<< Click to Display Table of Contents >> Navigation: Using CloudNine LAW > Importing Documents > ED Loader > Configuring Import Settings > Text Extraction |
To Access and Configure the Text Extraction Settings
1.On the File menu, select Import and then click Electronic Discovery.
2.Click the Settings tab and then click Text Extraction. The Text Extraction options display.

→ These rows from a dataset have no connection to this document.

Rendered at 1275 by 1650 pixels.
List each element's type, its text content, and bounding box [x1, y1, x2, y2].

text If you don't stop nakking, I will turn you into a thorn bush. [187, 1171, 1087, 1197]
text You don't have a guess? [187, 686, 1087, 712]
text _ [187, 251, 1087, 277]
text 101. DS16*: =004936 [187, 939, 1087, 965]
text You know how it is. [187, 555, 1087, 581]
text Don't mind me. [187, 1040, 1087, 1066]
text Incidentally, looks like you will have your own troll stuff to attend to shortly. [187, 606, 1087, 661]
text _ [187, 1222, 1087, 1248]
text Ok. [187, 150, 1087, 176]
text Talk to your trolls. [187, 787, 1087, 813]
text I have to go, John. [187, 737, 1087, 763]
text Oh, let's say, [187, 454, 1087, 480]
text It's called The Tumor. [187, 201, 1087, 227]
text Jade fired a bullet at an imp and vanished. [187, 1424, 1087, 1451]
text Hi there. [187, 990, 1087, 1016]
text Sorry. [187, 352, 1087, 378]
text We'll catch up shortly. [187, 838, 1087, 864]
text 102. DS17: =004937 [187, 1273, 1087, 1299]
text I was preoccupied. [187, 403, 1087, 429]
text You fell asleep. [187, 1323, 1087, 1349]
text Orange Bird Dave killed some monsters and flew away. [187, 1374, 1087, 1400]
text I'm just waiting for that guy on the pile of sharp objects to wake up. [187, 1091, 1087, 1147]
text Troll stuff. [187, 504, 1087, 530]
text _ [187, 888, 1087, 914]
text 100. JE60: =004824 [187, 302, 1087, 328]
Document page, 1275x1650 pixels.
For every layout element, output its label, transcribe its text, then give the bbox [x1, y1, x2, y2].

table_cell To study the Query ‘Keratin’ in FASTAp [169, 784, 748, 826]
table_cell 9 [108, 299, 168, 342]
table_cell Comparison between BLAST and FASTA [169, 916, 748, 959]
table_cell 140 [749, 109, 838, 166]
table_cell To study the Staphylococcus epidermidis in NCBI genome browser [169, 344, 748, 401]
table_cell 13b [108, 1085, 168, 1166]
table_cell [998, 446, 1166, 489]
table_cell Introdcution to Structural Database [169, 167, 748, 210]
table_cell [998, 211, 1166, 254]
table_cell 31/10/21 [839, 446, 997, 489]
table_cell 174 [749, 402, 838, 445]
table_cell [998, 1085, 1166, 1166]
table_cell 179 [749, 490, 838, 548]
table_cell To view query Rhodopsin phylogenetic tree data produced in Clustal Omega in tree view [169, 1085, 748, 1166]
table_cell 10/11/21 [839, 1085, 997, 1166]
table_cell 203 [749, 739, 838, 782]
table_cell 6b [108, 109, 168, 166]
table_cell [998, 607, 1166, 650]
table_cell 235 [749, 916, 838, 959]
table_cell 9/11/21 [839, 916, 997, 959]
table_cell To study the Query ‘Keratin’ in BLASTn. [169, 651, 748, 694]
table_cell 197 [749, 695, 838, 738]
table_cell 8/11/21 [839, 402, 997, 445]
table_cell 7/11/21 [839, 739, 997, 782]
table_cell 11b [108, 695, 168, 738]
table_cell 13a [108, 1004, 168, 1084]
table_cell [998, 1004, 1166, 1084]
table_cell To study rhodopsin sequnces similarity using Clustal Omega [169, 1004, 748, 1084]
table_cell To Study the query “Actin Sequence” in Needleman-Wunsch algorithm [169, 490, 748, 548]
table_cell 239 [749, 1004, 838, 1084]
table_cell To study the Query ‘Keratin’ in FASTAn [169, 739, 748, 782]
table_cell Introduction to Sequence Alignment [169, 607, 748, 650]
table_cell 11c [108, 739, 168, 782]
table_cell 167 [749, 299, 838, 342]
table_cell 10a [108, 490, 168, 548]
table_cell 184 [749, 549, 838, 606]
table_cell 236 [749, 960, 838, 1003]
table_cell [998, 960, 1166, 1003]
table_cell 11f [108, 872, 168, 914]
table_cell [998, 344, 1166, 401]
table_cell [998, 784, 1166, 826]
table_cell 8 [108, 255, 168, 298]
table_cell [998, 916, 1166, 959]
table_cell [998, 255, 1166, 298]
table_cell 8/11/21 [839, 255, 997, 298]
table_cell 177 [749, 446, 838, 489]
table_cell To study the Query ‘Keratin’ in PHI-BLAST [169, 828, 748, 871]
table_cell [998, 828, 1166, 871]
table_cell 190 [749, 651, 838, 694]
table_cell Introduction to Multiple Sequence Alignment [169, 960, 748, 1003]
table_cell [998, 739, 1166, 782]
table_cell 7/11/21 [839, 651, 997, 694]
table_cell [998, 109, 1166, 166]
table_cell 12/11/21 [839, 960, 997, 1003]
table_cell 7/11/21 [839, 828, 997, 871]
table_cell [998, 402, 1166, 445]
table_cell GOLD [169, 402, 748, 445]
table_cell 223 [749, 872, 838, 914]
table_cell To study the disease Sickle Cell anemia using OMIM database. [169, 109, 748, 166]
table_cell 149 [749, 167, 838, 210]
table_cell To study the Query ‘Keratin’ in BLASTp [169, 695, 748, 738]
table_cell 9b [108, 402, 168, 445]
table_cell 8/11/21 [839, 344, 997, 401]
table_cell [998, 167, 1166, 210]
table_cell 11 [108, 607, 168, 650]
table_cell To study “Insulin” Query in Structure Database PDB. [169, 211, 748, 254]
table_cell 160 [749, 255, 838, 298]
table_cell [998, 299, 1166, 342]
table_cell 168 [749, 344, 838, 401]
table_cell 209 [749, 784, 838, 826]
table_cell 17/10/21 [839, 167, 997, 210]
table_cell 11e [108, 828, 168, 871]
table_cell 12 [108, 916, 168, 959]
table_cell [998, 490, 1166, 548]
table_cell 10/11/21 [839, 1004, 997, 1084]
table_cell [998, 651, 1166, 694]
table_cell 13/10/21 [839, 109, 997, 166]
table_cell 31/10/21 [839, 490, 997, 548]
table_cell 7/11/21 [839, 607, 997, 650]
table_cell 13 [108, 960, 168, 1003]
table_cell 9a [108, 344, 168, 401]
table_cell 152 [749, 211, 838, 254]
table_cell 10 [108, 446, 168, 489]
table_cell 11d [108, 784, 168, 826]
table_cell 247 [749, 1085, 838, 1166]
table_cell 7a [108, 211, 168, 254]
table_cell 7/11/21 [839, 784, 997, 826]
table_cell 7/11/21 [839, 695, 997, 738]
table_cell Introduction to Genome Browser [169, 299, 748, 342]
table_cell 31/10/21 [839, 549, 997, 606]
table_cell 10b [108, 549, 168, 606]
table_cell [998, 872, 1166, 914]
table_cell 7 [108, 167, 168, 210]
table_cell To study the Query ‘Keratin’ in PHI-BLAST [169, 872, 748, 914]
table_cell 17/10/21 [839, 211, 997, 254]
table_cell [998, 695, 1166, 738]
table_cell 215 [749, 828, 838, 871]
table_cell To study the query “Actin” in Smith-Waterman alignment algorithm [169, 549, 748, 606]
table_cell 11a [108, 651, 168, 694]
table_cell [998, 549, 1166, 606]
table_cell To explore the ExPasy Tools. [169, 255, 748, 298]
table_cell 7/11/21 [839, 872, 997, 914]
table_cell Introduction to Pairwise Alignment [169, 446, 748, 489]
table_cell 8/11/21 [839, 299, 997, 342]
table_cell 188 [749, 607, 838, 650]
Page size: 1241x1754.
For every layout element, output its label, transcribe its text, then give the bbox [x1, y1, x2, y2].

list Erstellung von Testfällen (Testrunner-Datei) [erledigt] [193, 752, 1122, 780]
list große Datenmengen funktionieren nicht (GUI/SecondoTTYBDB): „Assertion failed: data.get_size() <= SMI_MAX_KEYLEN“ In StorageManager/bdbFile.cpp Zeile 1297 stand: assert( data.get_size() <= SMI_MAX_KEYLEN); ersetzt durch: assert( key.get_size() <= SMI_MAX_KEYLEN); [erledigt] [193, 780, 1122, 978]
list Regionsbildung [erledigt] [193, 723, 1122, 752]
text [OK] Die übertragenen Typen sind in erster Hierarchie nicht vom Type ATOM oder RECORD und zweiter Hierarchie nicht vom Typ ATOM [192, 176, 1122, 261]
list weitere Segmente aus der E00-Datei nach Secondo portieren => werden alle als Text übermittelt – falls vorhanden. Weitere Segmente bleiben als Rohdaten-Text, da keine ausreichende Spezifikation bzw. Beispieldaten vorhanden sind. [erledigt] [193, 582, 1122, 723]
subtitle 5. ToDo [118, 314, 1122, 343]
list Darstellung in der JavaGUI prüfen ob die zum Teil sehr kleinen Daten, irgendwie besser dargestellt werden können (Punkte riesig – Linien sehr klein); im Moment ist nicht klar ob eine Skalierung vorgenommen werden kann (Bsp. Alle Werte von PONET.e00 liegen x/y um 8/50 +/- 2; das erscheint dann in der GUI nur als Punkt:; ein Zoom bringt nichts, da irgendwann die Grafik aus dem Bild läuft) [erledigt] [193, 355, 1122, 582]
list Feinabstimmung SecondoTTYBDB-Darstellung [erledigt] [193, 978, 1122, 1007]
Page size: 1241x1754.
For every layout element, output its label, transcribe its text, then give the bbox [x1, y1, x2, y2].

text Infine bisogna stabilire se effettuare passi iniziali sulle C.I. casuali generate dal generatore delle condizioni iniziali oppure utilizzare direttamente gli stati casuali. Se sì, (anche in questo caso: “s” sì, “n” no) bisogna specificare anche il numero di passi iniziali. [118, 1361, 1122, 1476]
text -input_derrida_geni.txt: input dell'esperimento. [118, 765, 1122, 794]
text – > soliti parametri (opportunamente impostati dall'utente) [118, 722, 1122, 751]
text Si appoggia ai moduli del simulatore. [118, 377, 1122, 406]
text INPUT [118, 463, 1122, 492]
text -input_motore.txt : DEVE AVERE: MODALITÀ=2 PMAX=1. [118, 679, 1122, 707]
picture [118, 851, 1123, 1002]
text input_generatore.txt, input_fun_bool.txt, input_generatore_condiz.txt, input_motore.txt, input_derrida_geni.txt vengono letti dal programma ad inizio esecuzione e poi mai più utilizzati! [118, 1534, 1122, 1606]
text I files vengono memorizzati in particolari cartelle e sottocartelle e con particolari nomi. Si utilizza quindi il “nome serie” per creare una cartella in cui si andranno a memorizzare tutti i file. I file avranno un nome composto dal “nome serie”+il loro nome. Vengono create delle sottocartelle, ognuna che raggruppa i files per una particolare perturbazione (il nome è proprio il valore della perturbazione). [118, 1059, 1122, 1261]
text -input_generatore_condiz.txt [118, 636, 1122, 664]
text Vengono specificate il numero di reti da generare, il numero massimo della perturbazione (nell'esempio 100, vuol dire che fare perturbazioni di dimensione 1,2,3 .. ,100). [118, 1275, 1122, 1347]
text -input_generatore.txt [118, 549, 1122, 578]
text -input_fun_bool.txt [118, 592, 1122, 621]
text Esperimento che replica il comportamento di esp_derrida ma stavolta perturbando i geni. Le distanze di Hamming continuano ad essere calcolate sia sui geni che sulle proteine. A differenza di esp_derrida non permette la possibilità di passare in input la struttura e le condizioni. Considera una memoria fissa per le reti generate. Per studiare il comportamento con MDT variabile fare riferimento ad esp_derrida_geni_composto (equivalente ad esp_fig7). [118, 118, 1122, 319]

3.Configure text extraction options as needed:
Option |
Description |
---|---|
Enable Text Extraction |
Enables text extraction options from applicable files during an ED Loader import session. You must select this option to access any other options for text extraction. |
Include metadata in extracted text |
Includes any available document properties in the extracted text file, for example: Author, Title, etc. |
Enable binary scanning in text extraction |
Forces all file types to be scanned for text. This option works by overriding the Ext. Text flag in the File Type Manager (see File Types). If you enable this option, it is recommended that you also enable the Validate extracted text option. |
Validate extracted text |
Scans each text file for readable text. Use this option to filter text files containing only form feed and other control characters. Text files that do not contain readable text are marked as invalid and discarded. |
Identify hidden text content |
Detects specific kinds of hidden text in Word, Excel, and PowerPoint documents. Hidden text can be found in these forms: •Text that is hidden inside shape controls, for example, text boxes, etc. •Text formatted as Hidden. •Hidden spreadsheets, spreadsheet columns, and spreadsheet cells. •Hidden slides. If hidden text is detected the following actions occur: •The hidden text is added to the start of the extracted text for the document under the Text tab. •The hidden text appears at the top of the document in a section marked with <<< START HIDDEN CONTENT >>><< END HIDDEN CONTENT >>>. Page numbers within the hidden content area can help you determine the context for the hidden text. •The HiddenText field for the document is assigned a Y. Note •Enabling this option may decrease import speeds. |
Identify language content |
Identifies the first 5 languages used in each document. When you create a new case or when you open a case that was created using a previous version of CloudNine™ LAW, a field named Language is created that stores language identifiers. Note the following: •Single word sentences are not evaluated. •A language with only one occurrence in the document is ignored. •After the first language is identified, to be added Language field, the second through fifth languages require a hit percentage of at least 15% of document text. •Enabling this option may decrease import speeds. To improve speeds, try using the option to limit analysis to the first kilobytes of each file. |
Limit content analysis to first _ KB of file |
Limiting analysis can help to enhance performance. |
Restrict language identification to common languages |
Limiting identification to common languages can help to enhance accuracy. Note the following: •This setting is enabled by default and persists between sessions. •When this setting is enabled, only the following languages are detected: Arabic Bengali Chinese: Simplified Chinese, and Traditional Chinese Czech Danish Dutch English Finnish French German Greek Hebrew Hindi Hungarian Italian Japanese Korean Latin Norwegian Bokmål Norwegian Nynorsk Polish Portuguese Russian Spanish Swedish •If a supported language is not encountered, a value of Unknown is returned. This value might also be returned if only a small amount of content is available. •When multiple languages are detected, they are delimited with semi-colon. |